• _TASKS AND EXERCISES_:
1) List each drug named specifically in the anesthesia passage, counting a brand name together with the drug it belongs to.
2) Render this sentence from the anesthesia passage in Spanish: "Patients are immediately awakened and neurologically assessed on the operating table after surgery."
3) Carry on the anesthesia passage from its final sentence.

• _PASSAGE TO READ_:
────────────────────

When bringing a patient to the sitting position, it may be preferable to keep him or her awake to avoid hypotension as well as preserving intact barometric reflexes. However, even with these precautions, some awake patients demonstrate declines in both amplitudes and latency responses. These changes are attributed to a relative drop in spinal cord perfusion despite systemic normotension (relative hypotension). This may readily be reversed by the pharmacologic induction of hypertension.

During induction, infusing a bolus of thiopental (2–3 mg/kg) or propofol (Diprivan, 1–2 mg/kg) results in a transient 5- to 10-minute decline in SSEP responses. As an option, remifentanil (0.2–0.9 μg/kg/min) can be used. Inhalation anesthetic concentrations are kept between 0.2% and 0.4%, and nitrous oxide is maintained below 60% to 70%. Vecuronium is given in a loading dose of 0.1 mg/kg and then administered repeatedly as required. Alternatively, recuronium can be given, but only for intubation. Local anesthetic infiltrated into the operative wound may allow the anesthesiologist to use lower doses of anesthetic throughout surgery, which may be desirable for monitoring. Patients are immediately awakened and neurologically assessed on the operating table after surgery. Only then are the patients brought to the recovery room.

────────────────────

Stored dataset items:
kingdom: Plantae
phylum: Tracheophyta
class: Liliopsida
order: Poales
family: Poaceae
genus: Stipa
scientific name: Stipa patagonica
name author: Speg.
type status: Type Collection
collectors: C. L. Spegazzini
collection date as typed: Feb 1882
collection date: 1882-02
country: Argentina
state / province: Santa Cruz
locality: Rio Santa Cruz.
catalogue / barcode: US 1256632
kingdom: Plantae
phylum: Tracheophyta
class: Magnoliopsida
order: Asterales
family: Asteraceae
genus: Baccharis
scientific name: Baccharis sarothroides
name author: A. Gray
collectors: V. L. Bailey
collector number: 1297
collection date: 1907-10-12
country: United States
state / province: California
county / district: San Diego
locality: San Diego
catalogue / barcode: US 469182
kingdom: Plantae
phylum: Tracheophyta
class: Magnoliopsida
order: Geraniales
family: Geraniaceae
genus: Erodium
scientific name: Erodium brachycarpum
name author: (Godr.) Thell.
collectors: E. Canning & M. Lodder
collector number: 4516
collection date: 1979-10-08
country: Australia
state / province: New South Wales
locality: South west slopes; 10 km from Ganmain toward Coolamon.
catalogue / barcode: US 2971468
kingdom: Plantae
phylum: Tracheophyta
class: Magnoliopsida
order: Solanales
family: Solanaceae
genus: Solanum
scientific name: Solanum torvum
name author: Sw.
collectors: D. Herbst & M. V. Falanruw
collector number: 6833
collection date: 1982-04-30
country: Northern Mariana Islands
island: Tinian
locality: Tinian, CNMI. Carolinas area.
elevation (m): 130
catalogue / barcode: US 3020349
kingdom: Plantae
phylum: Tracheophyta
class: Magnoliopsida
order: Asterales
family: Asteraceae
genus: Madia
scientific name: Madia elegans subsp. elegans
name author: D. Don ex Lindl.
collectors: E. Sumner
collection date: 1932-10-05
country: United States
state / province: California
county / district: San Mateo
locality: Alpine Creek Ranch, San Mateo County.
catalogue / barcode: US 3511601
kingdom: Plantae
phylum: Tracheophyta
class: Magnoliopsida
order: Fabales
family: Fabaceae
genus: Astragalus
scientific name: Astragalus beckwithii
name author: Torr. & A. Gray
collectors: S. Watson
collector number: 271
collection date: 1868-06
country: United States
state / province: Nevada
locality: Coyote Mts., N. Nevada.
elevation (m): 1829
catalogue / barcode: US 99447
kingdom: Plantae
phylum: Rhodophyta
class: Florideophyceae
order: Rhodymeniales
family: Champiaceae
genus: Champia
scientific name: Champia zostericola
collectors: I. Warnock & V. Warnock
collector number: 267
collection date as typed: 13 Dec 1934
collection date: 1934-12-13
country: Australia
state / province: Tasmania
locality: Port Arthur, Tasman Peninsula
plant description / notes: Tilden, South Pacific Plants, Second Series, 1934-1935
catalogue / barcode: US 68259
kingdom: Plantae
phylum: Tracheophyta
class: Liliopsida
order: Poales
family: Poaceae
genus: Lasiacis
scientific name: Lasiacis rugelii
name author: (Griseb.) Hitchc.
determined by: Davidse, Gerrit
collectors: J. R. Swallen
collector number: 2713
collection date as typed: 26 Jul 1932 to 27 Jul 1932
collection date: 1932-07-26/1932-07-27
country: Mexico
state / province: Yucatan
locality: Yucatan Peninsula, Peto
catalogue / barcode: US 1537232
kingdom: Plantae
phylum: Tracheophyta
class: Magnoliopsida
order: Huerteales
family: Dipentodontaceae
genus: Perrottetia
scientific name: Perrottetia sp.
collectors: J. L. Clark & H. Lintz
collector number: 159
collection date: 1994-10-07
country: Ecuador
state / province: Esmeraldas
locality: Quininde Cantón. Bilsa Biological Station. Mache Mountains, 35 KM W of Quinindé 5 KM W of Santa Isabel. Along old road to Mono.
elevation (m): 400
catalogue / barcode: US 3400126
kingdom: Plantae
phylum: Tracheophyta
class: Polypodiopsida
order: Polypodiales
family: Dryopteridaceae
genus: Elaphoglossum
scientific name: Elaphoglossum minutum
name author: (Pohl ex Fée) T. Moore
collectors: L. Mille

────────────────────

• _ANSWERS TO THE EXERCISES_:
1)
- thiopental
- propofol (Diprivan)
- remifentanil
- nitrous oxide
- vecuronium
- recuronium

2) Los pacientes son despertados de inmediato y evaluados neurológicamente en la mesa de operaciones después de la cirugía.

3)
Interpretation

Animal and human studies have shown that SSEP changes can occur when there is injury to adjacent motor pathways at the spinal and brainstem levels.3,35,37,40 Assuming that appropriate stimulation and recording can be achieved, a major issue to be resolved is what constitutes a significant change and how reliably this can be detected. To further complicate matters, the primary disease often produces an SSEP abnormality that can be recognized in baseline recordings.4,12,17,25,4345 Recording methods may have to be modified. Despite averaging, multiple sources of artifacts may result in unstable potentials that are different for each patient. It is essential to determine the limits of SSEP amplitude and latency variation with repeated samples during the early part of the surgery. Significance criteria can be determined that are beyond the baseline limits of variability. In patients with high-amplitude, well-defined potentials at peripheral, spinal, and cortical levels, a reproducible drop in amplitude of 50% or greater or an increase in latency of 2 msec or greater (or >5–10% prolongation of latency), or both, is considered significant. Equally, a complete loss of waveform not explainable by technical malfunction is considered significant.

SSEPs rely on the recording of amplitude and latency values elicited from median and posterior tiblial nerve stimulation. The responses are recorded from the postcentral sulcus (noninvasive technique). Amplitude is measured, in microvolts, from the wave’s height to its trough. The amplitude reflects the integrity of a number of fibers being simultaneously stimulated to form an action potential. Amplitude varies from patient to patient according to age, height, temperature, and integrity of the system being tested. Comparison of right and left sides and assessment of changes compared with the patient’s preoperative baseline are important.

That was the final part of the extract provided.